Records excerpted from a collection
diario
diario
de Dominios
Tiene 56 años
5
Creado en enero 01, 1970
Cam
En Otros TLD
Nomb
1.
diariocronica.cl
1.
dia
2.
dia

Your assignment: In full and without alteration, write out the data above.

Expected output:
diario
diario
de Dominios
Tiene 56 años
5
Creado en enero 01, 1970
Cam
En Otros TLD
Nomb
1.
diariocronica.cl
1.
dia
2.
dia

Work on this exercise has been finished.